« Comme son nom l’indique, le ‘Mur des Dames’ est un mur construit par des dames. Dans mon enfance, j’avais une voisine dont la belle-mère avait participé à sa construction, à l’âge de 15 ans. Autrefois, il y avait deux églises dans le village : celle du village et celle du prieuré. Quand les chanoines sont partis, leur église fut délaissée. Elle était alors couverte de grandes dalles de pierres plates, ici appelées lauzes ; très lourdes, elles pesaient sur la charpente, s’ajoutant l’hiver au poids de la neige. Une année, cela a fait éclater la voûte de l’église. La décision fut donc prise de déposer cette chape de pierres, et de la remplacer par des ardoises, plus légères. Il ne restait alors de l’ancien toit qu’un tas de lauzes. Le curé du village, qui venait du Massif Central, se désolait de ce gâchis de belles pierres. C’était l’époque de la guerre de 1870 : les hommes étaient absents. Le curé convoqua donc les femmes et les jeunes filles, afin qu’elles construisent un mur avec les pierres, le long de son jardin.

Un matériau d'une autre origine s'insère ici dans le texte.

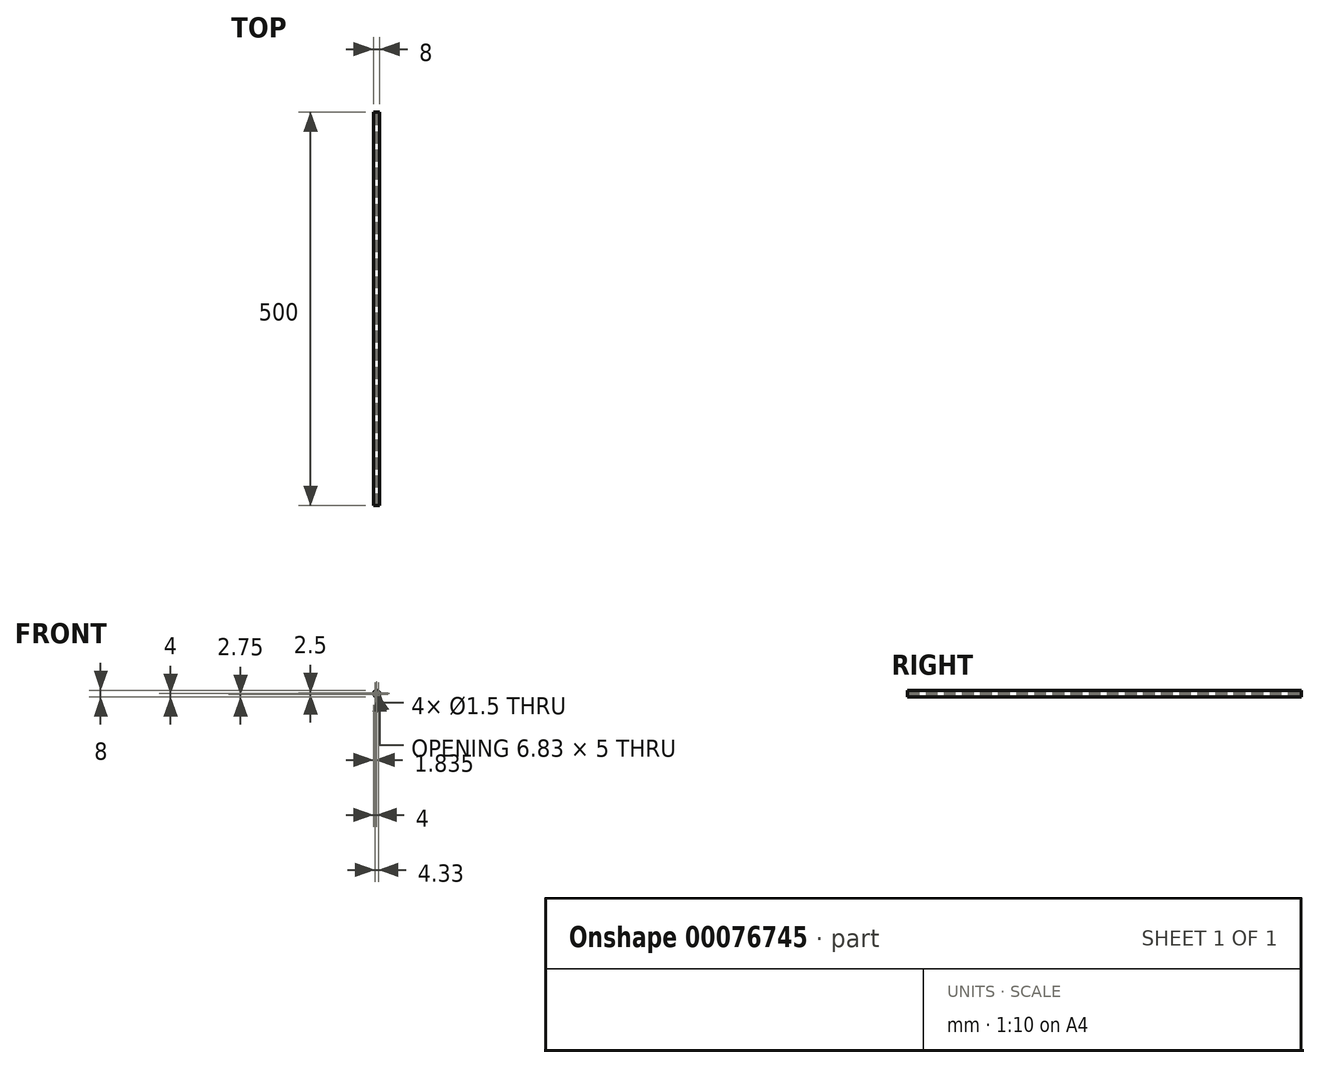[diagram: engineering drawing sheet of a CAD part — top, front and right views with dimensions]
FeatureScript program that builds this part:
annotation { "Feature Type Name" : "Feature", "Feature Type Description" : "" }
export const myFeature = defineFeature(function(context is Context, id is Id, definition is map)
    precondition{}
    {
        {
            var Q0;
            Q0=qCreatedBy(makeId("Front.planeOp"),FACE);
            var sketch = newSketch(context, id + "F0", { "sketchPlane" : qUnion([Q0])});
            skCircle(sketch, "E0", {"center": v(0, 1.25) * mm, "radius": 1.25 * mm});
            skCircle(sketch, "E1", {"center": v(0, 1.25) * mm, "radius": 0.75 * mm});
            skCircle(sketch, "E2.MirrorC", {"center": v(0, -1.25) * mm, "radius": 1.25 * mm});
            skCircle(sketch, "E3.MirrorC", {"center": v(0, -1.25) * mm, "radius": 0.75 * mm});
            skCircle(sketch, "E4", {"center": v(2.17, 0) * mm, "radius": 1.25 * mm});
            skCircle(sketch, "E5", {"center": v(2.17, 0) * mm, "radius": 0.75 * mm});
            skCircle(sketch, "E6.MirrorC", {"center": v(-2.17, 0) * mm, "radius": 1.25 * mm});
            skCircle(sketch, "E7.MirrorC", {"center": v(-2.17, 0) * mm, "radius": 0.75 * mm});
            skCircle(sketch, "E8", {"center": v(0, 0) * mm, "radius": 4 * mm});
            skSolve(sketch);
        }
        {
            var Q0;
            Q0=makeQuery(id+"F0.imprint","IMPRINT",FACE,{"disambiguationData":[TD([[makeQuery(id+"F0.imprint","IMPRINT",EDGE,{"derivedFrom":sQuery(id+"F0.wireOp",EDGE,"E8")}),1.0]])]});
            var Q1;
            {var subQ0=sQuery(id+"F0.wireOp",EDGE,"E2.MirrorC");var subQ1=sQuery(id+"F0.wireOp",EDGE,"E0");var subQ2=makeQuery(id+"F0.imprint","INTERSECT",VERTEX,{"derivedFrom":[subQ1,subQ0]});Q1=makeQuery(id+"F0.imprint","IMPRINT",FACE,{"disambiguationData":[TD([[makeQuery(id+"F0.imprint","IMPRINT",EDGE,{"disambiguationData":[TD([[subQ2,-1.0]])],"derivedFrom":subQ1}),-1.0]])]});}
            var Q2;
            {var subQ0=sQuery(id+"F0.wireOp",EDGE,"E2.MirrorC");var subQ1=sQuery(id+"F0.wireOp",EDGE,"E0");var subQ2=makeQuery(id+"F0.imprint","INTERSECT",VERTEX,{"derivedFrom":[subQ1,subQ0]});Q2=makeQuery(id+"F0.imprint","IMPRINT",FACE,{"disambiguationData":[TD([[makeQuery(id+"F0.imprint","IMPRINT",EDGE,{"disambiguationData":[TD([[subQ2,1.0]])],"derivedFrom":subQ1}),-1.0]])]});}
            extrude(context, id + "F1", {"entities" : qUnion([Q0, Q1, Q2]), "endBound" : BoundingType.SYMMETRIC, "depth" : 500 * mm});
        }
        {
            var Q0;
            Q0=makeQuery(id+"F0.imprint","IMPRINT",FACE,{"disambiguationData":[TD([[makeQuery(id+"F0.imprint","IMPRINT",EDGE,{"derivedFrom":sQuery(id+"F0.wireOp",EDGE,"E7.MirrorC")}),1.0]])]});
            var Q1;
            Q1=makeQuery(id+"F0.imprint","IMPRINT",FACE,{"disambiguationData":[TD([[makeQuery(id+"F0.imprint","IMPRINT",EDGE,{"derivedFrom":sQuery(id+"F0.wireOp",EDGE,"E1")}),-1.0]])]});
            var Q2;
            Q2=makeQuery(id+"F0.imprint","IMPRINT",FACE,{"disambiguationData":[TD([[makeQuery(id+"F0.imprint","IMPRINT",EDGE,{"derivedFrom":sQuery(id+"F0.wireOp",EDGE,"E5")}),-1.0]])]});
            var Q3;
            Q3=makeQuery(id+"F0.imprint","IMPRINT",FACE,{"disambiguationData":[TD([[makeQuery(id+"F0.imprint","IMPRINT",EDGE,{"derivedFrom":sQuery(id+"F0.wireOp",EDGE,"E3.MirrorC")}),1.0]])]});
            extrude(context, id + "F2", {"entities" : qUnion([Q0, Q1, Q2, Q3]), "endBound" : BoundingType.SYMMETRIC, "depth" : 500 * mm});
        }
        {
            var Q0;
            Q0=makeQuery(id+"F0.imprint","IMPRINT",FACE,{"disambiguationData":[TD([[makeQuery(id+"F0.imprint","IMPRINT",EDGE,{"derivedFrom":sQuery(id+"F0.wireOp",EDGE,"E7.MirrorC")}),-1.0]])]});
            var Q1;
            Q1=makeQuery(id+"F0.imprint","IMPRINT",FACE,{"disambiguationData":[TD([[makeQuery(id+"F0.imprint","IMPRINT",EDGE,{"derivedFrom":sQuery(id+"F0.wireOp",EDGE,"E3.MirrorC")}),-1.0]])]});
            var Q2;
            Q2=makeQuery(id+"F0.imprint","IMPRINT",FACE,{"disambiguationData":[TD([[makeQuery(id+"F0.imprint","IMPRINT",EDGE,{"derivedFrom":sQuery(id+"F0.wireOp",EDGE,"E5")}),1.0]])]});
            var Q3;
            Q3=makeQuery(id+"F0.imprint","IMPRINT",FACE,{"disambiguationData":[TD([[makeQuery(id+"F0.imprint","IMPRINT",EDGE,{"derivedFrom":sQuery(id+"F0.wireOp",EDGE,"E1")}),1.0]])]});
            extrude(context, id + "F3", {"entities" : qUnion([Q0, Q1, Q2, Q3]), "endBound" : BoundingType.SYMMETRIC, "depth" : 500 * mm});
        }
    });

C’était un long mur, de près de 50 mètres ! D’autant que les maçons à l’époque, au 19ème siècle, n’étaient habituellement que des hommes. Le curé ne participait pas ; il jouait un rôle de chef de chantier avec, selon ma voisine, un caractère très acariâtre. Il avait fait construire le mur selon une technique peu commune par ici, de sa région d’origine sans doute, avec les pierres posées verticalement. Cela surprend toujours les gens. J’imagine souvent ces femmes qu’on est un jour venu réquisitionner chez elles, travaillant en rangs serrés sous les ordres d’un curé. Aujourd’hui le mur qu’elles ont construit est toujours là. Le nom de ‘Mur des Dames’ est resté dans la mémoire collective. Ça n’est pas pour moi une page d’histoire abstraite : c’est au contraire très concret et très vivant ! »

(Ordonnaz, Ain, 01)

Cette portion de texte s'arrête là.